Aside from the talking heads in the movie (John Waters and Helen Gurley Brown appear on the pro side; Charles Keating and prosecutor Larry Parrish appear on the anti side), there are a couple of interesting characters.  The most memorable ones are Arthur and Terry Sommer.  Arthur owned a Florida movie theater that had been showing Deep Throat.  Throughout his interview, Terry, his wife, constantly interrupts and argues with him.  We don’t get much information from it, but it is amusing nonetheless.

Inside Deep Throat is an intriguing documentary, if you are brave enough to watch it.  What is amazing is that Brian Grazer, who, along with Oscar-winning director Ron Howard, produced movies like Dr.
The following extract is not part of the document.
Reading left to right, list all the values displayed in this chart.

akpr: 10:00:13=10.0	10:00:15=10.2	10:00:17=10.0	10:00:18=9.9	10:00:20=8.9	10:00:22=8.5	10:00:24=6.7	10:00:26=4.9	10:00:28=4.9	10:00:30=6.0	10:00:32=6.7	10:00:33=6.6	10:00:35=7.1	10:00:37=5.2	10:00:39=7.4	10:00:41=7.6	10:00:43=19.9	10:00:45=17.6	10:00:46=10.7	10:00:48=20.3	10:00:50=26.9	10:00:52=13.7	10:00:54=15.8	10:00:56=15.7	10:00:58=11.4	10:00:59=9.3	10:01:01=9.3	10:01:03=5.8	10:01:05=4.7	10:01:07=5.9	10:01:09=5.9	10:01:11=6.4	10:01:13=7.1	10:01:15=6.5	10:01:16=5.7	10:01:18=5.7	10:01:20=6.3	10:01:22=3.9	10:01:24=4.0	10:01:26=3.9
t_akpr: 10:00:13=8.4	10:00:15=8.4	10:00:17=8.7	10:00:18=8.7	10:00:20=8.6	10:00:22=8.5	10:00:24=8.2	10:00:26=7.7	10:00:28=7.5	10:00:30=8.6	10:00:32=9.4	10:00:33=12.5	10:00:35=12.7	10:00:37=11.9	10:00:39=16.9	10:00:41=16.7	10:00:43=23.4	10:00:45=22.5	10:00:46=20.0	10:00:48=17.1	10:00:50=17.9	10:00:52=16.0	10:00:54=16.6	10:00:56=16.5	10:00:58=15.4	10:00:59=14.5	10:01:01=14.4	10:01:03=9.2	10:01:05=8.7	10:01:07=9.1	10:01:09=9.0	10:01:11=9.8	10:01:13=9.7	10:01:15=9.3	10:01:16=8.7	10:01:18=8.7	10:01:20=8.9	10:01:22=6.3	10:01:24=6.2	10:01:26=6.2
Seuss’ How the Grinch Stole Christmas, the Oscar-winning A Beautiful Mind, and the Emmy-winning “Arrested Development,” produced this documentary as well.  To take on such a controversial subject makes me respect him even more (and forgive him for The Grinch.)  Talented documentarians Fenton Bailey and Randy Barbato directed this movie, and I will be on the lookout for them more in the future because of it.  The only movie that they have directed which wasn’t a documentary was 2003’s Party Monster, starring Macaulay Culkin (which was essentially the scripted version of their 1998 documentary of the same name.)  I have also seen the 2000 theatrical documentary The Eyes of Tammy Faye, but they have mostly done TV documentaries for HBO (all of which I have also seen.)  In 1997, they did “Drop Dead Gorgeous (A Tragicomedy): The Power of HIV Positive Thinking” about HIV positive comedian Steve Moore, and in 2002, they did “Monica in Black and White” about controversial White House intern Monica Lewinsky.  They also did “Dark Roots: The Unauthorized Anna Nicole” in 2003 for Showtime about Anna Nicole Smith, and even though I hated her E! Entertainment reality show, I liked the documentary about her.  Bailey and Barbato were able to explore all angles of Throat, and even though they are obviously on the pro-porn side of the fence, they give the opposite argument a fair chance.  I wouldn’t be surprised if I saw Bailey and Barbato walk away with an Oscar for Best Documentary Feature someday, assuming the Academy will ever have the guts to nominate them.  For now, I think that this movie will shock many who venture out to see it, and whether or not you are for or against porn, you will definitely be talking about it.